The hidden danger of hearing protection that can cost you your hearing
In many productions and workshops, one type of PPE is not enough. You often end up wearing several things at the same time: helmet, safety glasses and sometimes a respirator – and then head protection on top.
It looks correct from a distance.
The problem is that hearing protection is extremely dependent on a tight seal against the skin. And that seal is exactly what safety glasses and respirator straps tend to break.
What the research actually shows
Two studies by Abel et al. measured what happens to the attenuation of head protection when used with other safety equipment close to the head:
- One study found that attenuation was close to the manufacturer’s specifications when the headgear was “clean”. However, it dropped up to ~5 dB when wearing safety glasses or a half-mask respirator, and up to ~9 dB when wearing both simultaneously.
- The results also point out that the loss is often evident at low frequencies because sound can “seep” in through small gaps – typically at spectacle temples or straps.
It’s worth pausing: 9 dB might sound like “a little”. It isn’t.
Why 9 dB is a big deal and increases the risk of hearing loss
As noise levels rise, the strain on hearing increases rapidly.
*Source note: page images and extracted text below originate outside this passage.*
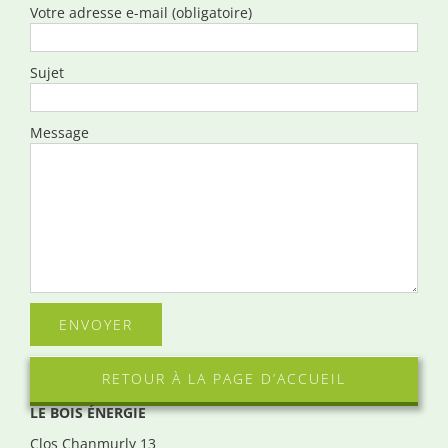
Votre adresse e-mail (obligatoire)
Sujet
Message
RETOUR À LA PAGE D’ACCUEIL
LE BOIS ÉNERGIE
Clos Chanmurly 13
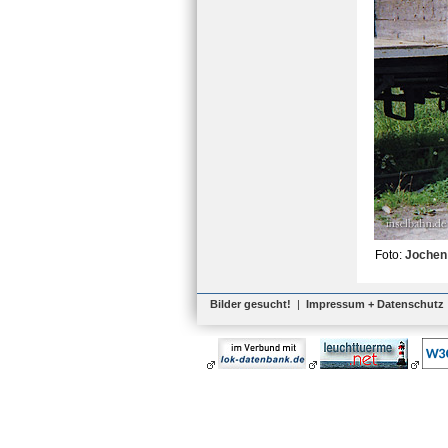
Foto:
Jochen
Bilder gesucht!
|
Impressum + Datenschutz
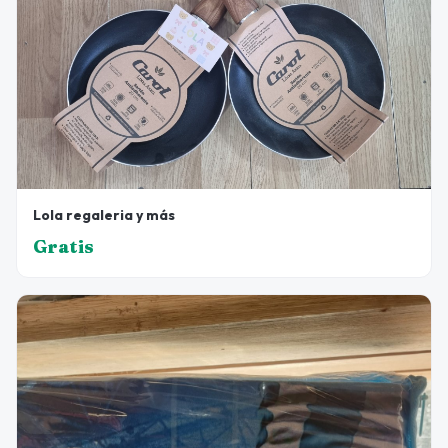
Lola regaleria y más
Gratis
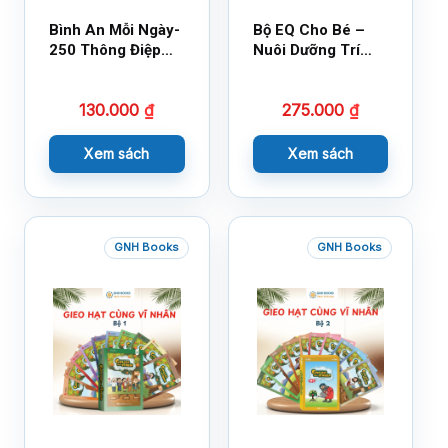
Bình An Mỗi Ngày-
Bộ EQ Cho Bé –
250 Thông Điệp
Nuôi Dưỡng Trí
Cuộc Sống
Tuệ Cảm Xúc
130.000
₫
275.000
₫
Xem sách
Xem sách
GNH Books
GNH Books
A rule of thumb from occupational health and noise calculations is:
- +3 dB = double the noise dose = halving the time you can tolerate the noise (for the same load).
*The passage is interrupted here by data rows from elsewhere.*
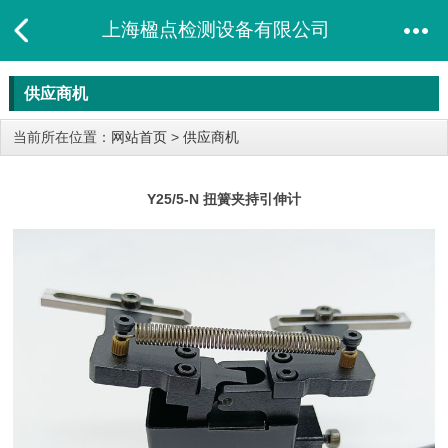
上海楹点检测设备有限公司
供应商机
当前所在位置：
网站首页
>
供应商机
Y25/5-N 扭簧夹持引伸计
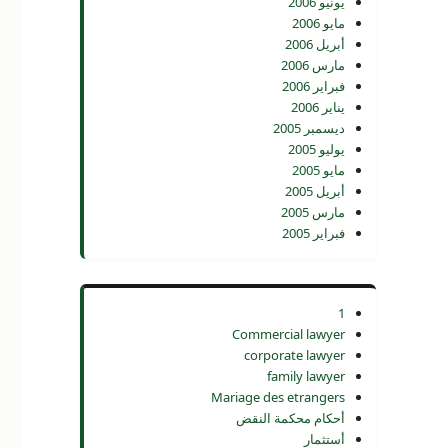
يونيو 2006
مايو 2006
أبريل 2006
مارس 2006
فبراير 2006
يناير 2006
ديسمبر 2005
يوليو 2005
مايو 2005
أبريل 2005
مارس 2005
فبراير 2005
1
Commercial lawyer
corporate lawyer
family lawyer
Mariage des etrangers
أحكام محكمة النقض
أستثمار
So +9 dB means in practice:
- A loss of ~9 dB in real attenuation can mean up to 8× higher noise dose for the same working time – and thus a significantly higher risk of noise-related hearing loss over time
Bottom line: If your hearing protection loses ~9 dB in practice due to glasses/respirator, the employee can get a significantly higher noise exposure – even if it “looks right” and all PPE is on.
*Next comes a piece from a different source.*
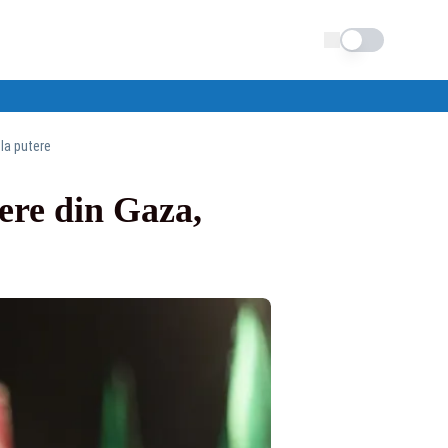
Schimba tema
la putere
ere din Gaza,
“But we’ve chosen head protection with a high SNR…”
It only helps if the seal is intact. When there’s a leak at the ear cushion, the actual attenuation drops.
So what do you do? Practical choices that actually work
If the employee has to wear safety glasses and/or a respirator as part of the job, it often makes sense to consider molded hearing protection rather than over-the-ear protection.
Why molded is often a better match when wearing multiple pieces of protective equipment at the same time
- No ear cushions to fit snugly against the skin → glasses and straps do not create a “gap”.
- More space around the head → fewer conflicts with helmet, visor, respirator and glasses.
- More stable solution over a full day → less temptation to lift the hearing protection “just in time”.
Audiovox recommendation
When the user has to wear glasses and/or a respirator as a regular part of the job, we recommend choosing molded hearing protection as a starting point – precisely to avoid the leakage that the research documents.
Sources:
Abel, S.M.; Sass-Kortsak, A.; Kielar, A. (2002). The effect on earmuff attenuation of other safety gear worn in combination. Noise & Health, 5(17), 1-13.
Abel, S.M.; Sass-Kortsak, A.; Kielar, A. (2001). Hearing Protectors, Safety Glasses and Respiratory Protective Equipment: Effect on Sound Attenuation. Defense R&D Canada, Technical Report (DCIEM TR 2001-140).